- **Exercise data**:
────

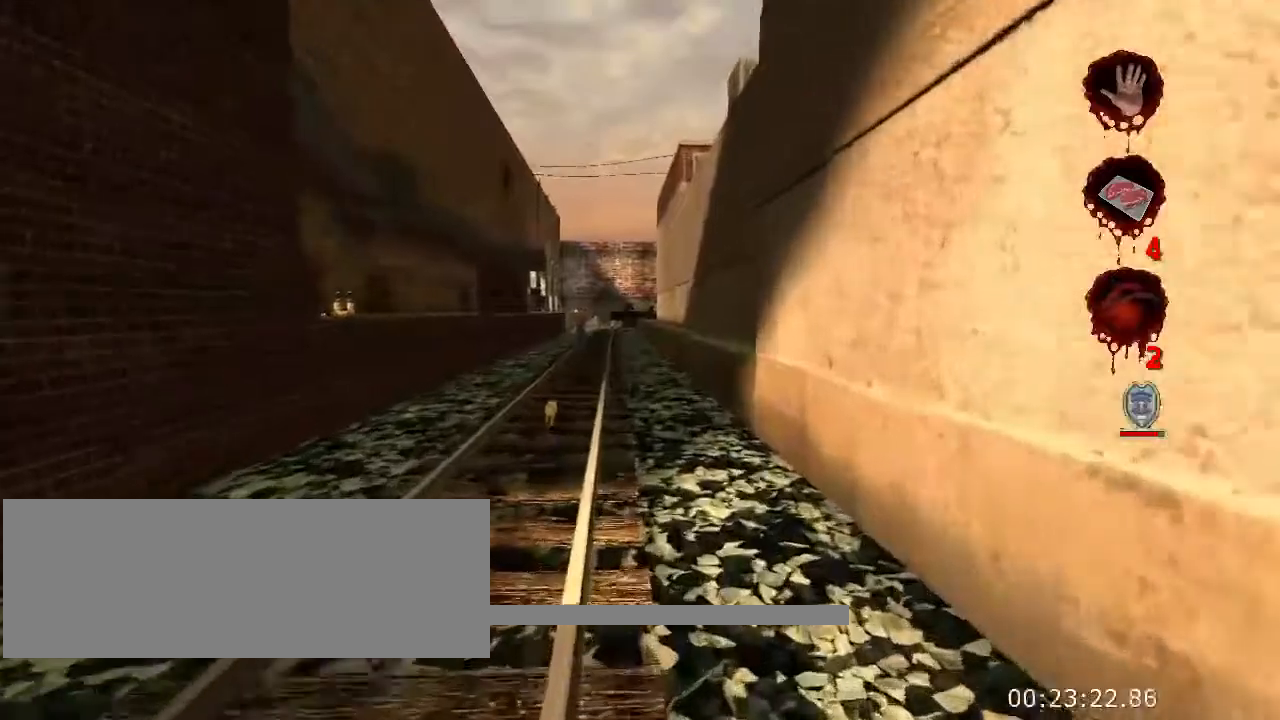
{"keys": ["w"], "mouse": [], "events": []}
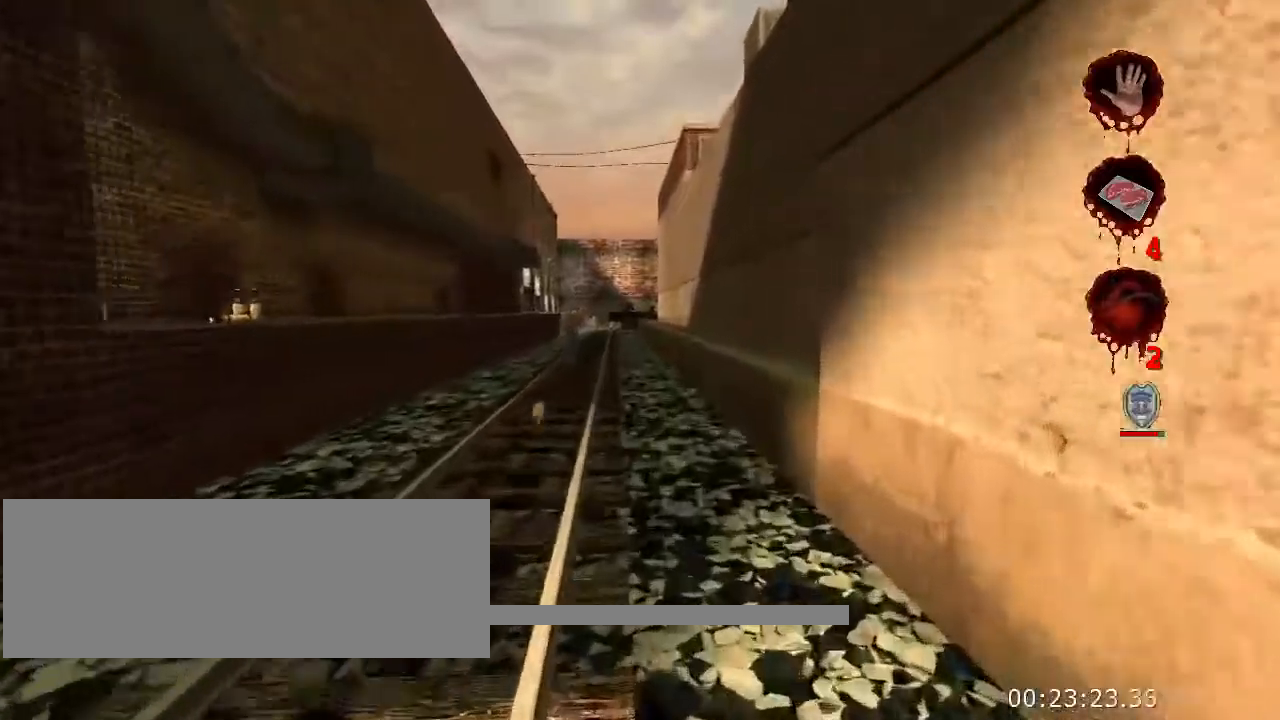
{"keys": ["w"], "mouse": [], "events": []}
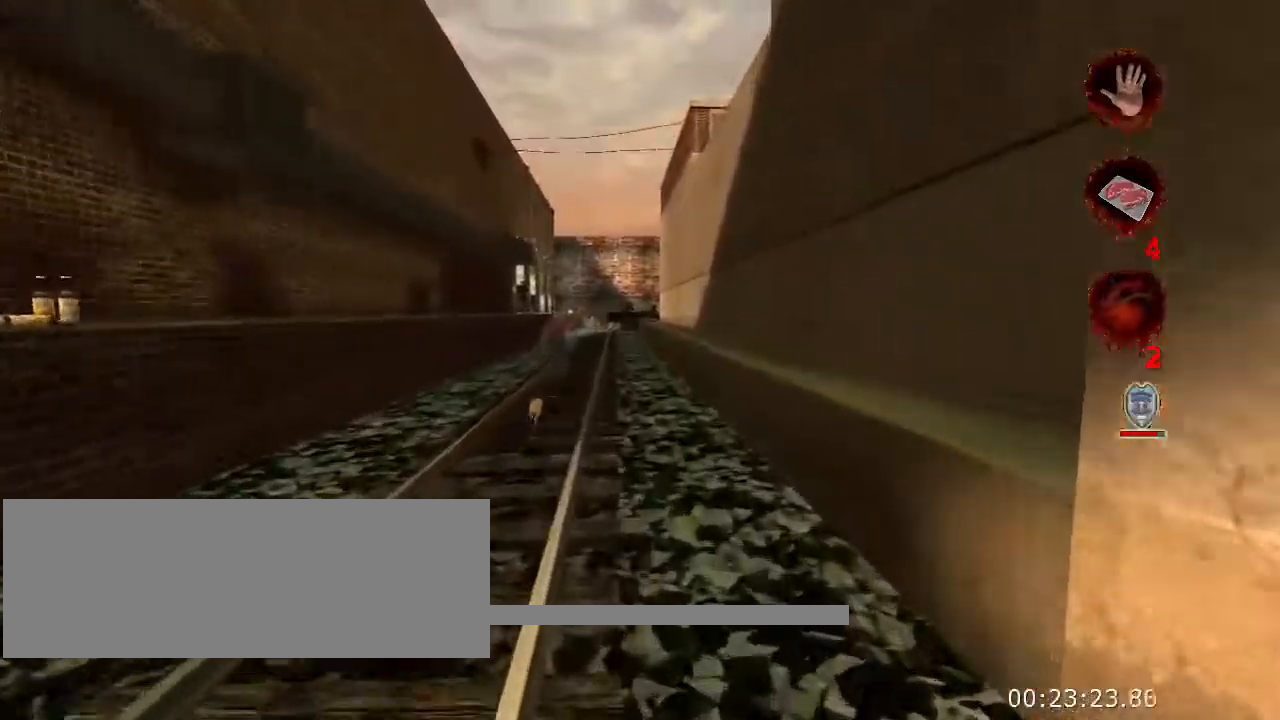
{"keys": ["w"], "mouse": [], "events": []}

────

- **Task to complete**: Repeat every line above exactly, but omit all images.

- **Result**:
{"keys": ["w"], "mouse": [], "events": []}
{"keys": ["w"], "mouse": [], "events": []}
{"keys": ["w"], "mouse": [], "events": []}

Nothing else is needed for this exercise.